Government borrowing was higher than forecast in the last financial year, according to official figures.
Borrowing – the difference between spending and tax income – reached £120.7bn in the year to March, the Office for National Statistics said.
While it is lower than the previous year, it was £6.6bn more than the government’s forecaster predicted.
The higher-than-expected figure could limit a further pre-election tax cut, analysts said.
“If the chancellor was hoping March’s figures would provide more scope for tax cuts at a fiscal event later this year, he will have been disappointed,” said Ruth Gregory, deputy chief UK economist at Capital Economics.

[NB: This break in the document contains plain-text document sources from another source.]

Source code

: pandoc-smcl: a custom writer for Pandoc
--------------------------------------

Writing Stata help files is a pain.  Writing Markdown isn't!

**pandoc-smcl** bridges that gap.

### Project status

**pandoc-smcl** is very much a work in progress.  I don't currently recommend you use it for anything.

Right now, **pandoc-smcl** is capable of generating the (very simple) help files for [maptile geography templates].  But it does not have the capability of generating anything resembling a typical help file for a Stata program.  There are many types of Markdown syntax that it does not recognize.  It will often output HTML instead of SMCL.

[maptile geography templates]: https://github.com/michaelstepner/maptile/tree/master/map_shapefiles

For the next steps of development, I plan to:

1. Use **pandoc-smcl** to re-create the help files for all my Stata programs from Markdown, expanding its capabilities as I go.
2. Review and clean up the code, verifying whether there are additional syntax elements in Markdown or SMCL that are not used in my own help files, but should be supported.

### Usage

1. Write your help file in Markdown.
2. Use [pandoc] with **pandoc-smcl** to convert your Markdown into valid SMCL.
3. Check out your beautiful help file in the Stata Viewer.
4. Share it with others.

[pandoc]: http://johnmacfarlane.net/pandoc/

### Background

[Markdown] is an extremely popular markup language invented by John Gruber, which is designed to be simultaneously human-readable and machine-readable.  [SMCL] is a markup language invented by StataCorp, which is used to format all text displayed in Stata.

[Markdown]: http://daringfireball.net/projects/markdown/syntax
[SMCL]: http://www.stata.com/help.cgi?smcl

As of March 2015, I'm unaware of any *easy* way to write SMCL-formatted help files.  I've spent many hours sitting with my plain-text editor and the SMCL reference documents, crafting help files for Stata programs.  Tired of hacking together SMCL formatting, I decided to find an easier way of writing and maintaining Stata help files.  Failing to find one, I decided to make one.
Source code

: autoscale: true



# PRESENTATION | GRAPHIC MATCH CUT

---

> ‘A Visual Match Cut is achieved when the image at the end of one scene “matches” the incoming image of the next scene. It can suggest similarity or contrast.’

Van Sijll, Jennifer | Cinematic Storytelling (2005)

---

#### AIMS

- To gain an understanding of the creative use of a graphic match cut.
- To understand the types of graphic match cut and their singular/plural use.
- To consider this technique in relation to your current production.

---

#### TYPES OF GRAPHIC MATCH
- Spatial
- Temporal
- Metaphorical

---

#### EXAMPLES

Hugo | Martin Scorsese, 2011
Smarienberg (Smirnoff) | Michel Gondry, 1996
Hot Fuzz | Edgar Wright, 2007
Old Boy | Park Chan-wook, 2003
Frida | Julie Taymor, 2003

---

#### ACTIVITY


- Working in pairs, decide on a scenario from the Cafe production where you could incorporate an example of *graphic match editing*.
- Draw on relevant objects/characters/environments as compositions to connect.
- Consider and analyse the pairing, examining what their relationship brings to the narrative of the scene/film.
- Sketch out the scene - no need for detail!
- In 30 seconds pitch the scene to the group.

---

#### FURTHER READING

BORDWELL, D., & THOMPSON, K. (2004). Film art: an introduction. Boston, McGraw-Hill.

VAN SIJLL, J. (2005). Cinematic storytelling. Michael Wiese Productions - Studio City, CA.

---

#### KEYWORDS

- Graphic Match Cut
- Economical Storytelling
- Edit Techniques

Jessica Barnaby, ONS deputy director for public sector finances, said that over the past year government spending was up by about £58bn “with increased spending on public services and benefits outstripping large reductions in interest payable and energy support scheme costs”.
“But with public sector income up £66bn, overall, the deficit still fell,” she said.
Borrowing in March alone was £11.9bn, which was £4.7bn less than a year earlier but still higher than analysts had expected.
Total debt – which is the overall amount of money owed by the government that has built up over years – was £2.7 trillion at the end of March.
That is the equivalent of 98.3% of the size of the UK’s economy as measured by gross domestic product (GDP), remaining at levels last seen in the early 1960s, the ONS said.